Zwischen Mythos und Wirklichkeit

Insekten Biene, Hummel, Mücke & Co. – wer sticht warum und wie schlimm kann’s werden.

Kaum wird der Obstkuchen beim Picknick im Grünen ausgepackt, dauert es nicht lange und sie kommen in Scharen angeflogen: Wespen, Bienen und Co. Einige Menschen reagieren mit Angst und hektischem Händefuchteln auf die Tiere, die nicht zu den beliebtesten Lebewesen gehören. Nicht verwunderlich, denn was der Volksmund über die Insekten sagt, kann einem Angst einjagen. Doch nicht alles, was erzählt wird, ist richtig.

Bienen

Bienen sind eher braun-orange als schwarz-gelb und zeichnen sich durch ihren „Pelz“ aus. Sie sind friedfertige Wesen. Bienen stechen Menschen nur, wenn sie sich bedroht fühlen. Denn in der Regel bleibt ihr Stachel in unserer Haut stecken, und das bedeutet für die Biene meistens den Tod.

Wespen

Wespen sind an ihrer schwarz-gelben Färbung und der „Wespentaille“ zu erkennen. Wichtig: Niemals anpusten, denn das Kohlendioxid im Atem macht die Insekten aggressiv. Ihr Gift kann eine potenziell lebensbedrohliche allergische Reaktion auslösen.
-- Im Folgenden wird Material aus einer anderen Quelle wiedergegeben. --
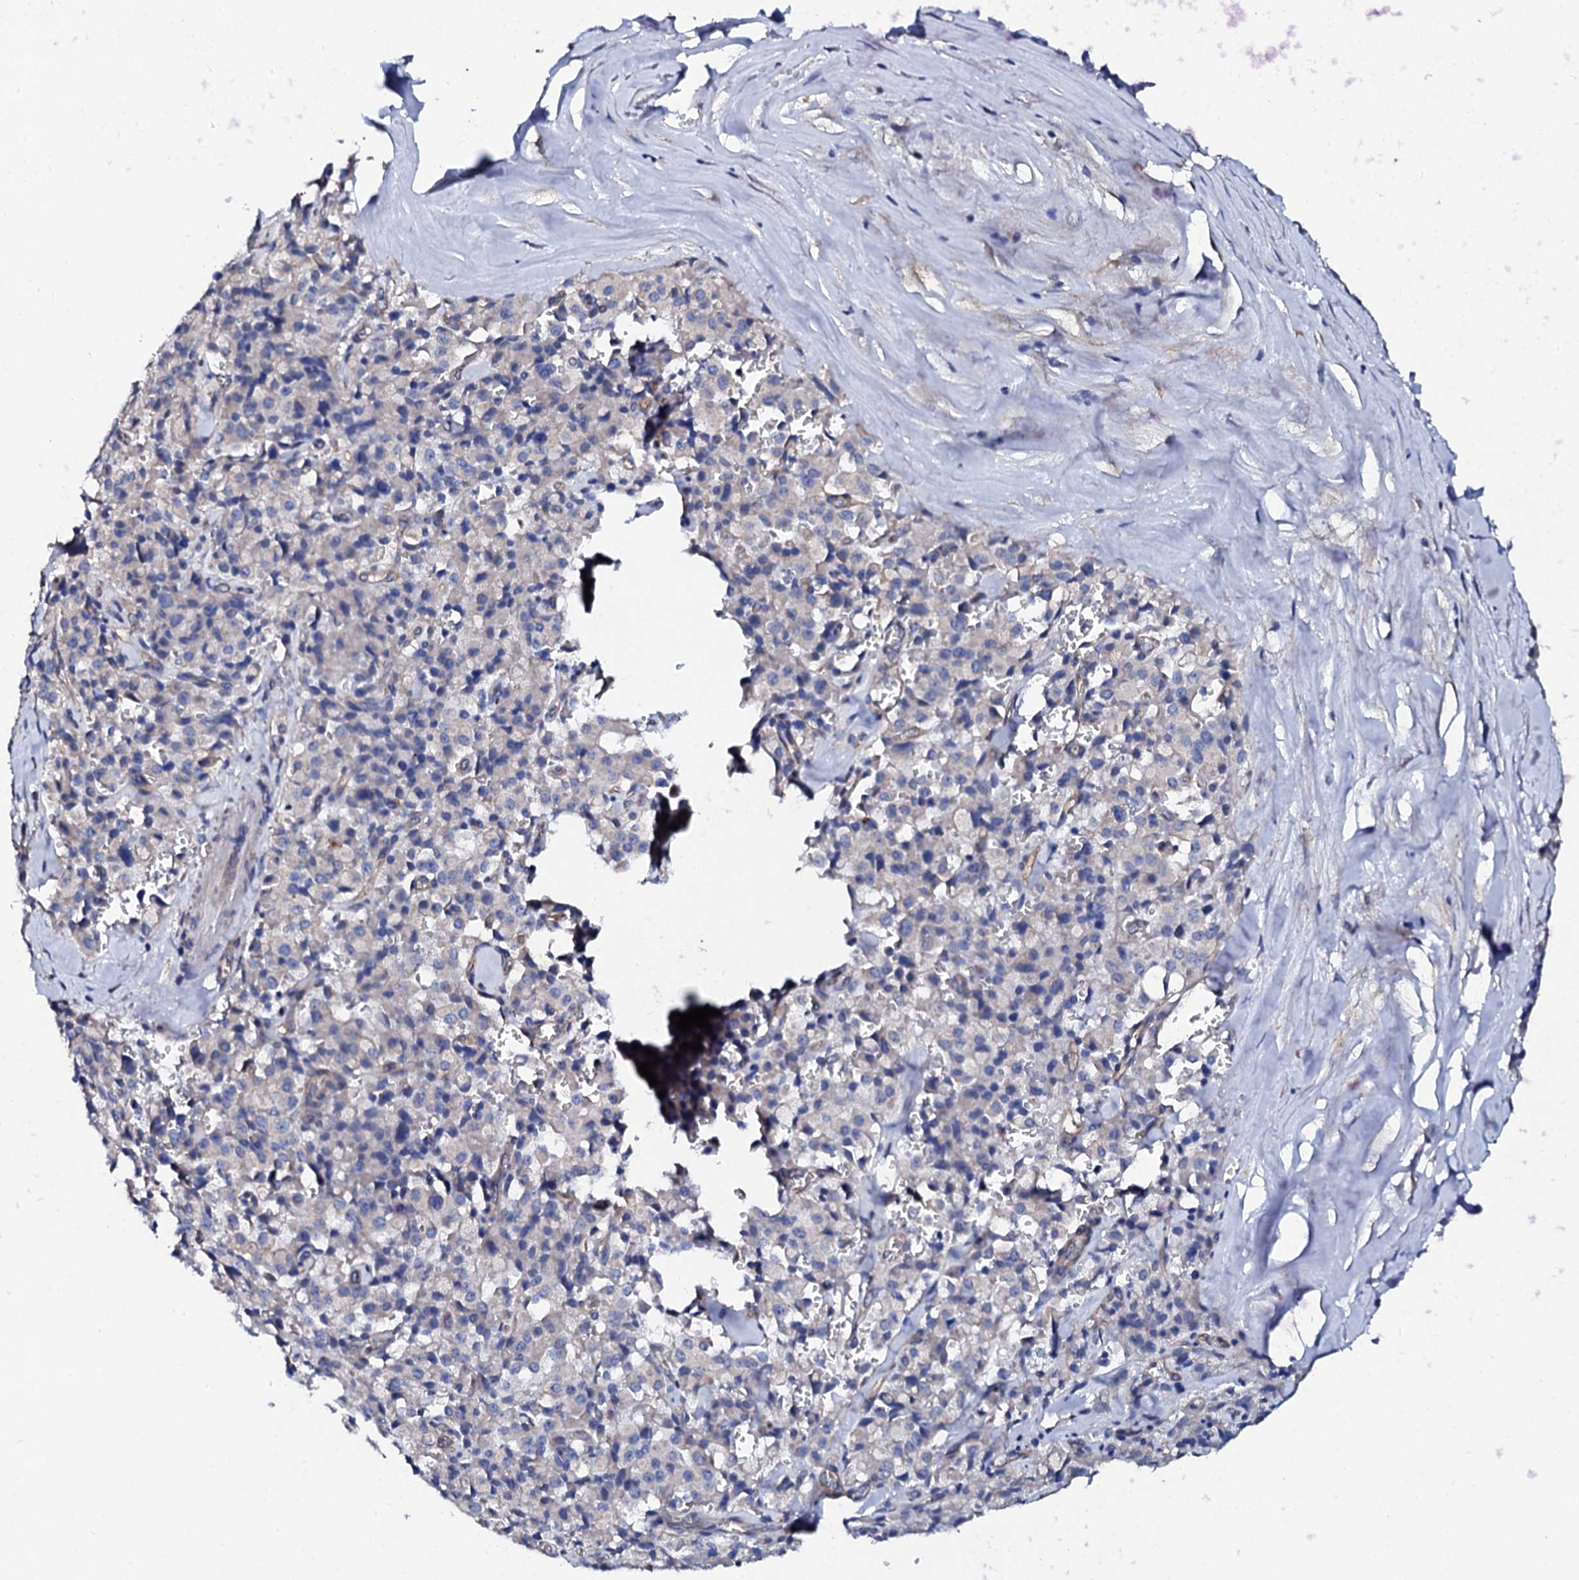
{"staining": {"intensity": "negative", "quantity": "none", "location": "none"}, "tissue": "pancreatic cancer", "cell_type": "Tumor cells", "image_type": "cancer", "snomed": [{"axis": "morphology", "description": "Adenocarcinoma, NOS"}, {"axis": "topography", "description": "Pancreas"}], "caption": "Tumor cells show no significant protein positivity in pancreatic cancer (adenocarcinoma).", "gene": "KLHL32", "patient": {"sex": "male", "age": 65}}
Knapp 70 Prozent der Insektengiftallergien werden durch Wespen ausgelöst. Einen Stich vermeidet man am besten, indem man Ruhe bewahrt.

Hummeln

Hummeln können – theoretisch gesehen – nicht fliegen, aber sie weiß das nicht, und fliegt trotzdem – dieses „Hummel-Paradoxon“ hält sich hartnäckig. Verglichen mit Flugzeugtragflächen stimmt das auch. Aber eine Hummel ist kein Flugzeug, ihre Flügel sind gekrümmt und bewegen sich – so kann sie fliegen. Auch zu glauben, sie würde nicht stechen, ist falsch: Hummeln setzen diese kleine Stichwaffe aber noch seltener ein als Bienen.

Hornissen

Hornissen sind mit knapp drei Zentimetern Länge größer als die meisten anderen Insekten. Das macht sie jedoch nicht gefährlicher. Ihre Stiche sind zwar schmerzhaft, aber nicht giftiger als Wespenstiche. Der Spruch „Drei Hornissenstiche töten einen Menschen, sieben ein Pferd“ ist also ein Mythos.

Mücken

Mücken stechen im Unterschied zu Hornissen, Bienen, Wespen und Hummeln nicht zur Verteidigung. Sie setzen auch keinen Stachel ein, sondern nutzen ihren Rüssel, um an das Blut von Menschen zu kommen. Anders als weitläufig angenommen, spielt bei der Wahl des Wirts nicht der Geschmack des Bluts, sondern der Körpergeruch eine Rolle.

Kriebelmücken

Kriebelmücken sehen eher aus wie Fliegen und sind mit ihren etwa sechs Millimetern Länge durchaus unauffällig. Ihre Stiche sind aber oft schmerzhaft und die Einstichstellen anfällig für Entzündungen. Sie sind sogenannte „Poolsauger“, die mit ihren Mundwerkzeugen Wunden in die Haut ritzen, in denen sich ein Pool aus Blut bildet, den sie dann aussaugen.

Bremsen

Bremsen zählen zu den Blutsaugern. Haben sie sich ihr Ziel ausgesucht, sind sie und schwer zu vertreiben. Zu finden sind sie häufig auch in der Nähe von Gewässern. Und ja, Bremsen können problemlos durch Kleidung stechen – nur besonders dicke Stoffe halten sie davon ab.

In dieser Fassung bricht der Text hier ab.